Use ''nltk.help.upenn_tagset()'' to look up the meaning of the tags.

<code python>
nltk.help.upenn_tagset('NN')
nltk.help.upenn_tagset('NN.*')

#fyi, there is also a lookup function for the tagset used for the Brown corpus:
nltk.help.brown_tagset('NN')
</code>

See if making minor changes to the wording of the sentences is enough for the tagger to tag it correctly. For example adding ''that was'' after ''horse'' in the example above.

===== 2. Training and Testing Data, and Finding the Baseline  =====

<code python>
from nltk.corpus import brown

</code>

Get the tagged sentences from the Brown corpus and separate them into training (90%) and testing parts (10%). (Note: we will use them also in the two remaining problems). You can limit the corpus to the ''news'' category during testing but use the whole corpus for the handin.

Train the **Unigram Tagger** on the training sentences using **Default Tagger** as backoff. Use 'NN' as the default tag.

Evaluate the taggers performance on the testing sentences. How well does it do? Do you think this is a fair baseline to measure other taggers against?

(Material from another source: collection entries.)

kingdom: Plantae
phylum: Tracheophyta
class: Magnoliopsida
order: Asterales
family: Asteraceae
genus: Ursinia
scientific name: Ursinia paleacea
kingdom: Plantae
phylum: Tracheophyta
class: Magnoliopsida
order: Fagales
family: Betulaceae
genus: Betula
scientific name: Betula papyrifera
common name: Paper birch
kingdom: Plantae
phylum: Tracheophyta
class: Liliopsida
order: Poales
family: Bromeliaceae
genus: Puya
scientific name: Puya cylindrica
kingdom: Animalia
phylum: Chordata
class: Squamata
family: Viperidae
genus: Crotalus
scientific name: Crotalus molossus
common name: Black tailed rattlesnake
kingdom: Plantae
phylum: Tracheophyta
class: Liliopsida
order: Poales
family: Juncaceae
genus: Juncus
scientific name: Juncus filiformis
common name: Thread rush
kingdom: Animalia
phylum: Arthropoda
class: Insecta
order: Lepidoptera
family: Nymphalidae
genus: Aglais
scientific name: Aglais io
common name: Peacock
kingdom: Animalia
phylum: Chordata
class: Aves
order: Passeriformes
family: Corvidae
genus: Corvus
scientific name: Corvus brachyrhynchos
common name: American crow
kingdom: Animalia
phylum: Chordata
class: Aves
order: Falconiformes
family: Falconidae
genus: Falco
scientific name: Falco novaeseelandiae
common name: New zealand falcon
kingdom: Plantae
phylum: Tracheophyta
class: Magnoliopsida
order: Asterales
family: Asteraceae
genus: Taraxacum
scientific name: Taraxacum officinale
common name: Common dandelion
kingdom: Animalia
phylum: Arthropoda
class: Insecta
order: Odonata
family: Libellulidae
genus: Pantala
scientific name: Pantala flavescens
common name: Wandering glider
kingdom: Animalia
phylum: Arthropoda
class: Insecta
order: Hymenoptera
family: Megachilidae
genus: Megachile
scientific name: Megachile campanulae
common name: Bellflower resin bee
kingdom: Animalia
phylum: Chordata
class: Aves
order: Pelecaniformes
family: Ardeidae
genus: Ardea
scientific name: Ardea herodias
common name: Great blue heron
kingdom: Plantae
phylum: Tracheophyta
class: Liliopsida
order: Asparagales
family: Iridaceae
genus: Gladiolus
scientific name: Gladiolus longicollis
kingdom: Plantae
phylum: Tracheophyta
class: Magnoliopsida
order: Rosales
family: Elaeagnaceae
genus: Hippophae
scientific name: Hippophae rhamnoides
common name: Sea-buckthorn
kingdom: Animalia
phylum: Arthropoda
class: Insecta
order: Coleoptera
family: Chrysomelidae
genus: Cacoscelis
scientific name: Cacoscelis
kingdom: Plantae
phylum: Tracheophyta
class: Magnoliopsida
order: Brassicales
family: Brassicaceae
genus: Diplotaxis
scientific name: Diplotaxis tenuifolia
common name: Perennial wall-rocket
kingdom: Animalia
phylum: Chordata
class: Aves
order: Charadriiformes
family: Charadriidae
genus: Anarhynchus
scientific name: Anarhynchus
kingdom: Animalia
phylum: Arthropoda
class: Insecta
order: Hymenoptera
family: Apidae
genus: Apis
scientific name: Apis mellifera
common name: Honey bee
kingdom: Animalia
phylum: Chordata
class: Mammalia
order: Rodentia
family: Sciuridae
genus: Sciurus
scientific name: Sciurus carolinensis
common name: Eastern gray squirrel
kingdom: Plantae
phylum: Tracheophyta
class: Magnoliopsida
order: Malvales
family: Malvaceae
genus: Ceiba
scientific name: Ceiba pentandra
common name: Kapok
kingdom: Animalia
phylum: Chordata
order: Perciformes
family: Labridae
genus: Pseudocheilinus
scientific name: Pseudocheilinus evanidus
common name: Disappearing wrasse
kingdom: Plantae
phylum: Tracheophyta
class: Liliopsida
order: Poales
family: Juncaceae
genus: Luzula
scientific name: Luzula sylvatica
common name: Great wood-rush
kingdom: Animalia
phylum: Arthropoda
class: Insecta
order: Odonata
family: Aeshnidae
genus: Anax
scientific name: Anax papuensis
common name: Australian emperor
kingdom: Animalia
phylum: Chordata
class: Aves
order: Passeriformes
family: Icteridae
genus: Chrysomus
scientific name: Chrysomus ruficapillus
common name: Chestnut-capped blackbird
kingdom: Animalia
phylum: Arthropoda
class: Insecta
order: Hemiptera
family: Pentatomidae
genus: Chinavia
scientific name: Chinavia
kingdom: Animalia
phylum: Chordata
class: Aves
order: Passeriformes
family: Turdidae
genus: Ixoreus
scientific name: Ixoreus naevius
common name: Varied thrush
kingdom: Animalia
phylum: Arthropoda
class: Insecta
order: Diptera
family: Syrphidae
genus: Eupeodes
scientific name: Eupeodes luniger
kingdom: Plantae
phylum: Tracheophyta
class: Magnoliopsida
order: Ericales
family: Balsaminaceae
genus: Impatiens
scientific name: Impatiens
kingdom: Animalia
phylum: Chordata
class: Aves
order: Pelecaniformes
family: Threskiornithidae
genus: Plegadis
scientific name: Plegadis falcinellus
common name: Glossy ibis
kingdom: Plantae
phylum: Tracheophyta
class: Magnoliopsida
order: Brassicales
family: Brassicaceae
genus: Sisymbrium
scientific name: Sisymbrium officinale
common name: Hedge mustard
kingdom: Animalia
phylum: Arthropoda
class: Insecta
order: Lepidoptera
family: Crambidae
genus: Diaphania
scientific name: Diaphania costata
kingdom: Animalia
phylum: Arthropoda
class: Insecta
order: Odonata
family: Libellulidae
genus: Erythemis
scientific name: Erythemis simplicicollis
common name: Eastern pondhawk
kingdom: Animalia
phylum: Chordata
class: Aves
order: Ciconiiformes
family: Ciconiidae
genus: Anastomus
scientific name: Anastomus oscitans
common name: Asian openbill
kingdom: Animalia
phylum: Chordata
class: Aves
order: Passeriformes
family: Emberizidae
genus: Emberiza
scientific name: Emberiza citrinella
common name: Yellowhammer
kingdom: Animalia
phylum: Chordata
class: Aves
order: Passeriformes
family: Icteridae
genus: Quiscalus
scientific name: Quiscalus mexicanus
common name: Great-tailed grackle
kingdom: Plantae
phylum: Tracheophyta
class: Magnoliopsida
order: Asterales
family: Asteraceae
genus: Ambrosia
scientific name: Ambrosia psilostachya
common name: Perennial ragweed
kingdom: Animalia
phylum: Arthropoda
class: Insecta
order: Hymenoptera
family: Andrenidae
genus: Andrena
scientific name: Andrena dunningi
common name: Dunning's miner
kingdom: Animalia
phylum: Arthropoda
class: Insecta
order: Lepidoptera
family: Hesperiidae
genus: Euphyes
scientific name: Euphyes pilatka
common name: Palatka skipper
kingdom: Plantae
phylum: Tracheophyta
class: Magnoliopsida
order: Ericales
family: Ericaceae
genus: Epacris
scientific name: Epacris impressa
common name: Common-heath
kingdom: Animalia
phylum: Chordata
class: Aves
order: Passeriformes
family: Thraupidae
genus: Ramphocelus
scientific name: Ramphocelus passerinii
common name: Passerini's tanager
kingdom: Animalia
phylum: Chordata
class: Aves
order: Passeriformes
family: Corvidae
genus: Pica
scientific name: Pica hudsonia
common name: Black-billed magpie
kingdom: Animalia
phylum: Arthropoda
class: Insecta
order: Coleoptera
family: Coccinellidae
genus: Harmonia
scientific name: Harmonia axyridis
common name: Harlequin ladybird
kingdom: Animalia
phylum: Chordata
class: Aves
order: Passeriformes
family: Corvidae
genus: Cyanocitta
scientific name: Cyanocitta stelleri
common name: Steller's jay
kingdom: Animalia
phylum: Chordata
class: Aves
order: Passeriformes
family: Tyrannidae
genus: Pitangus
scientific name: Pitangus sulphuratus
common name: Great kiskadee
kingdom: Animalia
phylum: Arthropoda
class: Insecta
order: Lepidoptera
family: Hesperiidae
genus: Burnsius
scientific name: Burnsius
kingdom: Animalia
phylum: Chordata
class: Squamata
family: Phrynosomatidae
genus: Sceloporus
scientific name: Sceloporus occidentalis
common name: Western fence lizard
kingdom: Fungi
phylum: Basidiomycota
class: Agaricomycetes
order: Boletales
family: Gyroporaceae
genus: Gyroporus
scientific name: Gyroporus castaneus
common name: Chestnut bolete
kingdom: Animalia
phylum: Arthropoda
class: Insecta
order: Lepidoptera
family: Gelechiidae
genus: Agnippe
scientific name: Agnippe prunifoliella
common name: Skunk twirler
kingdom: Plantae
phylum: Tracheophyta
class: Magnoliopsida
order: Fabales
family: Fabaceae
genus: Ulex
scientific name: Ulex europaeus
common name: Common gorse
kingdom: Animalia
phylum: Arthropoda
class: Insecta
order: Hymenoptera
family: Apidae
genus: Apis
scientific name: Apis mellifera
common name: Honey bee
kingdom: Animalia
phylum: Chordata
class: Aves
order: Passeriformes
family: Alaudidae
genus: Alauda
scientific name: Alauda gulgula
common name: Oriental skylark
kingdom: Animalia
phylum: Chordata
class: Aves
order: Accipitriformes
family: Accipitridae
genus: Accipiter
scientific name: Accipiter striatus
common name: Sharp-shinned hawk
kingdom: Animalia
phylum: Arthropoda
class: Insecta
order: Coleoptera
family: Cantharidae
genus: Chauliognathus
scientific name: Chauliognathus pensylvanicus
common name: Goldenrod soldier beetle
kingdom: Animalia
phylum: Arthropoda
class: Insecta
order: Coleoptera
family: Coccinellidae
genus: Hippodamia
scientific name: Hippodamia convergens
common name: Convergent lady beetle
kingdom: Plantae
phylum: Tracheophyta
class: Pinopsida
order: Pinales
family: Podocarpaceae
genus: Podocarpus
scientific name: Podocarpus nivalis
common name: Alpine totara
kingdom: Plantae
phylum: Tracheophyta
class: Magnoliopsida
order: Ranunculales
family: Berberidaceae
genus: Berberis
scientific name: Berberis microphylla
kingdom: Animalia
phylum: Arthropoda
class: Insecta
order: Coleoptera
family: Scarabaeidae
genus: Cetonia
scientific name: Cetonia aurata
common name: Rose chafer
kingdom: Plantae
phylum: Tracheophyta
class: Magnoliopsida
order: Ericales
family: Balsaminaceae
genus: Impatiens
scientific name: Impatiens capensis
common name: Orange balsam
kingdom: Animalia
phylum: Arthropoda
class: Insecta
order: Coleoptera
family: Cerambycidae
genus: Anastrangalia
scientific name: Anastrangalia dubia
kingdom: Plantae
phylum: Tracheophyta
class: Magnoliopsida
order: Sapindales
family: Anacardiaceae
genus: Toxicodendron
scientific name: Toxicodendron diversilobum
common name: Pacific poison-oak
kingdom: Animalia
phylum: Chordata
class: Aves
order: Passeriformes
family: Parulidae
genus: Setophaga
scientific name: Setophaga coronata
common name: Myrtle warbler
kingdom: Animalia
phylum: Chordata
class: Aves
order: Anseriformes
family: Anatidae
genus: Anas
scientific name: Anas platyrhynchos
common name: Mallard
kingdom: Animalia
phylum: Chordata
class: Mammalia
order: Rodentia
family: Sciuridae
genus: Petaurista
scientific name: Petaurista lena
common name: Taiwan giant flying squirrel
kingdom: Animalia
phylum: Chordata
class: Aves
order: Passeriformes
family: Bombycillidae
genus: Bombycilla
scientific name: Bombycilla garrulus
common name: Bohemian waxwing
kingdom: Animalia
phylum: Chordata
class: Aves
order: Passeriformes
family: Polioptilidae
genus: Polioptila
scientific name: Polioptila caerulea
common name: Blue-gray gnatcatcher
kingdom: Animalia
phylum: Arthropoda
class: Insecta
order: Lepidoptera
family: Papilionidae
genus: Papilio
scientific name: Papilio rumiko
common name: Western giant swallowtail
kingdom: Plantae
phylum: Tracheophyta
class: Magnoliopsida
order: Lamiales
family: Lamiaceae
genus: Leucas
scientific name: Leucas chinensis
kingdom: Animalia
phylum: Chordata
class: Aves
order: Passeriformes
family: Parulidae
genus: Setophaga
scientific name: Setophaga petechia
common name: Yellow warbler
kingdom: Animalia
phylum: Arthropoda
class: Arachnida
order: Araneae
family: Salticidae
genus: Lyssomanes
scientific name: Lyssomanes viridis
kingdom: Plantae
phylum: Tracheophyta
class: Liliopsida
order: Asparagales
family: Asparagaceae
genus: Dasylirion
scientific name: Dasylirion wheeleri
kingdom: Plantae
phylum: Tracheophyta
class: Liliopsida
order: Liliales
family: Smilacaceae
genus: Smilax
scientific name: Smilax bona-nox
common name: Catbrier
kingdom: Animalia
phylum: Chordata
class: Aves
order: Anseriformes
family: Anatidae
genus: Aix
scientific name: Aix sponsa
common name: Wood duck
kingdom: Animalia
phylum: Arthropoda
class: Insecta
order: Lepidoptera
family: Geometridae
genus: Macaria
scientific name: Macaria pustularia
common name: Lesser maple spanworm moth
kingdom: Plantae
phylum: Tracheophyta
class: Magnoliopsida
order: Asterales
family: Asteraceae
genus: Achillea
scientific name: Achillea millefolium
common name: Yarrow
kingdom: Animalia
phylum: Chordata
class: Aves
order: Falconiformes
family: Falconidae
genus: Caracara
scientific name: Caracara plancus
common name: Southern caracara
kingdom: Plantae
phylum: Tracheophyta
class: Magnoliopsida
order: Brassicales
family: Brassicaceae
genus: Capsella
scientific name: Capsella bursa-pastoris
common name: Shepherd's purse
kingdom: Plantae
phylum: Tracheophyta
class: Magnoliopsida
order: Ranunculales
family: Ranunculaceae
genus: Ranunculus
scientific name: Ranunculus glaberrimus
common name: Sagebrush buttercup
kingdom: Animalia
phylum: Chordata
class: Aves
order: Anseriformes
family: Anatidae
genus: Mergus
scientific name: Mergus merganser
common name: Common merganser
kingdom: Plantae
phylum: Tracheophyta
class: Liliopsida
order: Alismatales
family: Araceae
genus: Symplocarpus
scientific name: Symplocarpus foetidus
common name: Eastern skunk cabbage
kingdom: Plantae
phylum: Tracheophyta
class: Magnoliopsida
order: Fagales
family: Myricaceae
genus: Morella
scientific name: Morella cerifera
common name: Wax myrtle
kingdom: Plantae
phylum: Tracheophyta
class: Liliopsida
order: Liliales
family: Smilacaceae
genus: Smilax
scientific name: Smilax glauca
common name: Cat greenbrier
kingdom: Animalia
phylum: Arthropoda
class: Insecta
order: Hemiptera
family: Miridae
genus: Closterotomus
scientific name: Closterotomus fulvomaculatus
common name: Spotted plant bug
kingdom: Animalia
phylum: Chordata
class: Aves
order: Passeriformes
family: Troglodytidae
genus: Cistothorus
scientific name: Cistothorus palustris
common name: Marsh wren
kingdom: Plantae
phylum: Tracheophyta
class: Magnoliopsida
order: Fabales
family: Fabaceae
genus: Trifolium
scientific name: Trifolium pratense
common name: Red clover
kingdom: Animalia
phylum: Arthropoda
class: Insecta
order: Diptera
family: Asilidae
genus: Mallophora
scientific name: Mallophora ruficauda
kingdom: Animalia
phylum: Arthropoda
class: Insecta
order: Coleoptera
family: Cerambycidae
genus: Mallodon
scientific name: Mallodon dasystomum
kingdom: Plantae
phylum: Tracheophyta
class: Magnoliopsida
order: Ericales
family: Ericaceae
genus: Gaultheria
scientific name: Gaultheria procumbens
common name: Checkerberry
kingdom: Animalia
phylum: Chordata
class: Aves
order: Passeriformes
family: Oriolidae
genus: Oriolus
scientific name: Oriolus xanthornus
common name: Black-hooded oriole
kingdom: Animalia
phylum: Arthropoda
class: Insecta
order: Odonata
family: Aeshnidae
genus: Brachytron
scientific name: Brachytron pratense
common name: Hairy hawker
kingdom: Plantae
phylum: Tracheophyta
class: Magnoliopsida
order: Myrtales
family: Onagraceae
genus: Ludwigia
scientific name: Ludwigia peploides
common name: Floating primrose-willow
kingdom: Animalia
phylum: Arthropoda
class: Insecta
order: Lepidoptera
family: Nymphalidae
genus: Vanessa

===== 3. A Cascade of Taggers =====

Extend the tagger combination in [[http://www.nltk.org/book/ch05.html#combining-taggers|5.4 Combining Taggers]] by defining a ''TrigramTagger'' called ''t3'', which backs off to ''t2'' as suggested.

<code python>
t0 = nltk.DefaultTagger('NN')
t1 = nltk.UnigramTagger(brown_train_sents, backoff=t0)
t2 = nltk.BigramTagger(brown_train_sents, backoff=t1)
print(t2.evaluate(brown_test_sents))
[...]
</code>

Evaluate both ''t2'' and ''t3'' and report the difference. You can also evaluate ''t0'' and ''t1'' to see what each step brings to the overall result.

===== 4. Most frequent tag of Hapax legomenon  =====

Instead of using the most common tag overall for the Default Tagger some say that [[https://en.wikipedia.org/wiki/Hapax_legomenon|hapax legomenon]] is a better model for unknown words. That is, that words that occur only once in the corpus are likely to be representative of the words that never occur, the unseen words.

See if you can write code to find the most common tags in the set of words that occur only once in the Brown corpus. You might prefer to use ''brown.tagged_words()'' here, and even ''brown.tagged_words(categories='news')'' during testing.

What is the most common tag of //hapax legomenon//?

Looking at the twenty most common tags, how do you think the difference between the overall model and hapax legomenon model will develop as the training corpus grows larger?